* About this exercise *
Please recast the records below as a Markdown table with the columns "No." and "Text line", giving each line of text its own numbered row, skipping blank lines, and leaving the pictures out.

* The data *
# # # #

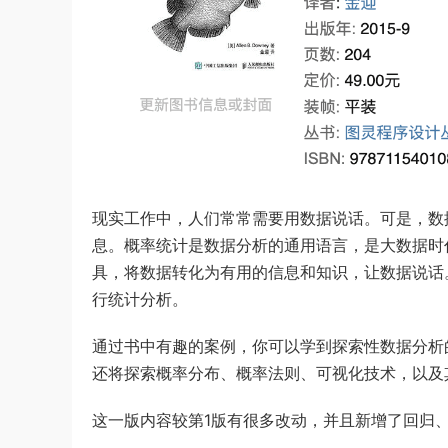
现实工作中，人们常常需要用数据说话。可是，数
息。概率统计是数据分析的通用语言，是大数据时
具，将数据转化为有用的信息和知识，让数据说话。
行统计分析。
通过书中有趣的案例，你可以学到探索性数据分析
还将探索概率分布、概率法则、可视化技术，以及
这一版内容较第1版有很多改动，并且新增了回归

# # # #

* Task result *
| No. | Text line |
|---|---|
| 1 | 现实工作中，人们常常需要用数据说话。可是，数 |
| 2 | 息。概率统计是数据分析的通用语言，是大数据时 |
| 3 | 具，将数据转化为有用的信息和知识，让数据说话。 |
| 4 | 行统计分析。 |
| 5 | 通过书中有趣的案例，你可以学到探索性数据分析 |
| 6 | 还将探索概率分布、概率法则、可视化技术，以及 |
| 7 | 这一版内容较第1版有很多改动，并且新增了回归 |